The clerk who rang up my purchase did not bat an eye about the Xbox itself, or about Halo. He paused, however, when he got to Bayonetta.
“Uh. This game has very complex controls,” he said. “Are you sure you’ll be alright?”
Let me tell you how often I referenced this episode to my video game appreciating friends as a moment of derision and insult! My gaming abilities had been called into question! The unrefined foreigner with the video game equivalent of a greasy cheeseburger, fumbling naively toward exquisite connoisseur fare.
Now, years later, I get it. I see what that clerk was trying to do, and it warms my heart.
(I never finished Bayonetta. Game’s hard as shit. Gorgeous to look at though.)

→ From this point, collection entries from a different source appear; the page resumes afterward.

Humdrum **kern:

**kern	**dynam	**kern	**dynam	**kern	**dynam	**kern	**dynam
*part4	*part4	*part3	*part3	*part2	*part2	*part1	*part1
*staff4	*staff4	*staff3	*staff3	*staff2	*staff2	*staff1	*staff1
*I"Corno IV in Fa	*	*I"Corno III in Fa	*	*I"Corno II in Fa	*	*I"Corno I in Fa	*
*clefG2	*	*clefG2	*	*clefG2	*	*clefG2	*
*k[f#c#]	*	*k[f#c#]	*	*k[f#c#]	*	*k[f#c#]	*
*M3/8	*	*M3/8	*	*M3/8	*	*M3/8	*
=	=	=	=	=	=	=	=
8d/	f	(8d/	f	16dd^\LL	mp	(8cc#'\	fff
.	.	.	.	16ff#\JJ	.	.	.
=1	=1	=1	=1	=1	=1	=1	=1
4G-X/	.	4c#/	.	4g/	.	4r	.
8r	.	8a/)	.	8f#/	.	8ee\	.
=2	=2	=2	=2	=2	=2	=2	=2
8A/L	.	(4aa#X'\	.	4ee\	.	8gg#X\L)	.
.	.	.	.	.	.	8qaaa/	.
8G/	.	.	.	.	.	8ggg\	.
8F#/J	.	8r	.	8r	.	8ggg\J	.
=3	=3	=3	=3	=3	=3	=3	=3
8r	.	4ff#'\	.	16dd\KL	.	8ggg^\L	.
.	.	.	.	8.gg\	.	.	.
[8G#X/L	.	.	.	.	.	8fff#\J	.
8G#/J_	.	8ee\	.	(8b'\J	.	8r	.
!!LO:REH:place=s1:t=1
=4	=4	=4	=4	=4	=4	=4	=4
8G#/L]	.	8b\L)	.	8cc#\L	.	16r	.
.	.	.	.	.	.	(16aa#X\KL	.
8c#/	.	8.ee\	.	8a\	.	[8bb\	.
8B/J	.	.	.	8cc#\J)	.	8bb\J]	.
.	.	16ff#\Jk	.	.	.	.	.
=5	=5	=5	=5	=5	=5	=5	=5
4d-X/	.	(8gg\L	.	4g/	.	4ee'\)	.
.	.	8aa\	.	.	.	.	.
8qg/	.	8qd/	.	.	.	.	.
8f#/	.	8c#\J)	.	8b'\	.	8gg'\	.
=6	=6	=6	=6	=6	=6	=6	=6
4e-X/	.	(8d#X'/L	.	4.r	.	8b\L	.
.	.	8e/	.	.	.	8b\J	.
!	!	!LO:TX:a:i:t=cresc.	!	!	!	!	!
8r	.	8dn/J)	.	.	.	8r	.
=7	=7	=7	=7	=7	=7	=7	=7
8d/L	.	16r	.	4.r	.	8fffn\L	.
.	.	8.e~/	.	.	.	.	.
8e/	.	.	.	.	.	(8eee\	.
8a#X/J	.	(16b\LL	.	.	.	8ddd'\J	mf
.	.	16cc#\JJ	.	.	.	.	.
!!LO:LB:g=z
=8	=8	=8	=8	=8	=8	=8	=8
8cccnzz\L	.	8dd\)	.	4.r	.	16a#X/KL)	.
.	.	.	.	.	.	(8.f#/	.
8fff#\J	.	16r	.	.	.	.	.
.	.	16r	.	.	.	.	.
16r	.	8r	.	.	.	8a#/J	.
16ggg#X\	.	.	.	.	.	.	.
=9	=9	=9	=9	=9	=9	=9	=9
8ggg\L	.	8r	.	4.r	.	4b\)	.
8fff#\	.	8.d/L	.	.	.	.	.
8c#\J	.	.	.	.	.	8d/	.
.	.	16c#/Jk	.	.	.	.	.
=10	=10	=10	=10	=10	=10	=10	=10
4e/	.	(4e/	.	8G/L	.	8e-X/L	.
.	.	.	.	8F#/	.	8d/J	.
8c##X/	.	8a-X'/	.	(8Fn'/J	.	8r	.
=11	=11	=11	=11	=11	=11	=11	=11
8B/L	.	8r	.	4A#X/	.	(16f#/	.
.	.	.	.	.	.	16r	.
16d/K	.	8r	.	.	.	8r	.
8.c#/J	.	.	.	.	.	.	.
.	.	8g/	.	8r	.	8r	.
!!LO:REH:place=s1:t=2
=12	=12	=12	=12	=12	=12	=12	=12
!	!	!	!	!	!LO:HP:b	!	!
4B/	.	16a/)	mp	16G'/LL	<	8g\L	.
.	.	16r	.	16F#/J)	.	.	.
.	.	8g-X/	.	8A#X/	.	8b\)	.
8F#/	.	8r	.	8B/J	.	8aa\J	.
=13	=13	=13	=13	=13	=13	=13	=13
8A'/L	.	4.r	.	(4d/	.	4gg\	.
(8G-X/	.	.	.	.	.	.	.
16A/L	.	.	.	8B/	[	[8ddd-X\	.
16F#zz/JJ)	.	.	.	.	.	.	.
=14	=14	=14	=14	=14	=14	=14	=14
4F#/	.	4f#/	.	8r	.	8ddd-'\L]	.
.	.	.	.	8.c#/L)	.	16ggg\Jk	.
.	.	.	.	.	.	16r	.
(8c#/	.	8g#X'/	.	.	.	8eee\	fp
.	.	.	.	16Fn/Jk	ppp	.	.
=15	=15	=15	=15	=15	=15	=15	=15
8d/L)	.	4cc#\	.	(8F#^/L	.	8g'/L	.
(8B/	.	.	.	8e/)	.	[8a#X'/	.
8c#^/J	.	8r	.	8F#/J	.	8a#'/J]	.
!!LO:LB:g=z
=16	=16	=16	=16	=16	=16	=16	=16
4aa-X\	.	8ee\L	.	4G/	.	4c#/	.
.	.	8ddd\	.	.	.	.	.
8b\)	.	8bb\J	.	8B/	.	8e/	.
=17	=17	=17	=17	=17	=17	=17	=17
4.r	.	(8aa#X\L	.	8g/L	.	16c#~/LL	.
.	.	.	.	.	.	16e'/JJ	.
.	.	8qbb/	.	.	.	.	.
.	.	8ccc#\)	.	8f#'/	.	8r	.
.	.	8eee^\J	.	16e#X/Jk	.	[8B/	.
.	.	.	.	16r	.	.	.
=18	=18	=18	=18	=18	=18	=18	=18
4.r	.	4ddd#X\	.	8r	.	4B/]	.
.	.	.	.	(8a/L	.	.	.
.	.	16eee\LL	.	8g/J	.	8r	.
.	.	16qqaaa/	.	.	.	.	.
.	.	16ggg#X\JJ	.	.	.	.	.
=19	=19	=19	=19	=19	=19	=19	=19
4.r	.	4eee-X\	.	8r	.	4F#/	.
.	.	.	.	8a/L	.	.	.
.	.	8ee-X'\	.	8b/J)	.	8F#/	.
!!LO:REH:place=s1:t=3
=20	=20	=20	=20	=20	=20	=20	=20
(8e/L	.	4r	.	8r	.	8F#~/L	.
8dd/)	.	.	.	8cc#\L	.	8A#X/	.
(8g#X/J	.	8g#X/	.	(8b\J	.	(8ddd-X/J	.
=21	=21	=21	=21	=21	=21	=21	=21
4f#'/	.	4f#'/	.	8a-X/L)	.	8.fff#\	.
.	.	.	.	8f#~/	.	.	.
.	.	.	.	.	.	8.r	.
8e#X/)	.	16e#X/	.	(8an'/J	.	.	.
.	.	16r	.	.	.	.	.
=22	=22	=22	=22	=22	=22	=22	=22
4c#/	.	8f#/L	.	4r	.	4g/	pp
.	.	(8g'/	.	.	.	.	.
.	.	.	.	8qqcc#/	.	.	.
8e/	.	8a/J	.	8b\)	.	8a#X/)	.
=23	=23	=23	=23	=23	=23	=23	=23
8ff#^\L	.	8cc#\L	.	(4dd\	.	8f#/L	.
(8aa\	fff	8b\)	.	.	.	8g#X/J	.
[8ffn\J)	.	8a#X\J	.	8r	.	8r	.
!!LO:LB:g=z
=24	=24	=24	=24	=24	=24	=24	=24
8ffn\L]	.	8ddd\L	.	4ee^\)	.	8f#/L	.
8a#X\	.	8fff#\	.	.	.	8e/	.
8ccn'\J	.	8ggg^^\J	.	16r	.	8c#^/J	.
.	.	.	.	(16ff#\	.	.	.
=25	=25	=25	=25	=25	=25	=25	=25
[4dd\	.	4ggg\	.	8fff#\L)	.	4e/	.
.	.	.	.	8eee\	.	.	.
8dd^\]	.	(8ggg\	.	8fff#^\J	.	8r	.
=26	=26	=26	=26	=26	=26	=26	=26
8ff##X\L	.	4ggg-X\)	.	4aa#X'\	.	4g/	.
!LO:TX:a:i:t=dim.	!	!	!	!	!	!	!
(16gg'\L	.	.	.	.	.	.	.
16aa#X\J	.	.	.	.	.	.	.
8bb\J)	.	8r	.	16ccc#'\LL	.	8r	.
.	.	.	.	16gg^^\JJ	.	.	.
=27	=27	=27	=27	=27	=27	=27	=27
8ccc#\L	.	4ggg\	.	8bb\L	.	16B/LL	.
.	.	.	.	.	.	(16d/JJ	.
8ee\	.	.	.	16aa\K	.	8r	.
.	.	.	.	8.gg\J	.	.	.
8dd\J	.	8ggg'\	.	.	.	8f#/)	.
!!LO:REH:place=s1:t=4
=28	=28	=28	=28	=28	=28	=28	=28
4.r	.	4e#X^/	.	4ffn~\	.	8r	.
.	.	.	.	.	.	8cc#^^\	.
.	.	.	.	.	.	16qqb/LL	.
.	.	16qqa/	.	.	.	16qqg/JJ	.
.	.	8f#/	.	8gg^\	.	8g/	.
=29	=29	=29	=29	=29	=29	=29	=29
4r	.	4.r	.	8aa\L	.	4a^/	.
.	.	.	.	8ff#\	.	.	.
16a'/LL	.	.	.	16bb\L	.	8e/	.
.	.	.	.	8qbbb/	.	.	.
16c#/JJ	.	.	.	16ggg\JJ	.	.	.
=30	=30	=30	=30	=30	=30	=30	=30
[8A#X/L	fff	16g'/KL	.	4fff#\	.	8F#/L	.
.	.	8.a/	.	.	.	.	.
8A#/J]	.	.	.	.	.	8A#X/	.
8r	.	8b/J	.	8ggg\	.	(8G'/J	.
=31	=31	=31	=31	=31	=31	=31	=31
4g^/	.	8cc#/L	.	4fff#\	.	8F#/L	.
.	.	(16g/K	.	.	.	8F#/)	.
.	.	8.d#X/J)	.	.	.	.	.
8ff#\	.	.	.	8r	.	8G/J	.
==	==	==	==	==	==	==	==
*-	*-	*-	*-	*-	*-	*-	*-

In Nemesis Games, the fifth book in the remarkably consistent Expanse series of sci-fi novels which revolve around a conflict between human-colonized planets (I have a type, what can I say), a key character states, “There are two sides in this… It’s the people who want more violence and the ones who want less.” As is often the case with sci-fi literature, what at first reads like an oversimplified distillation of human nature reveals itself to be an observation well worth reflecting on.
What are we, as groups of people, putting into the world? Why?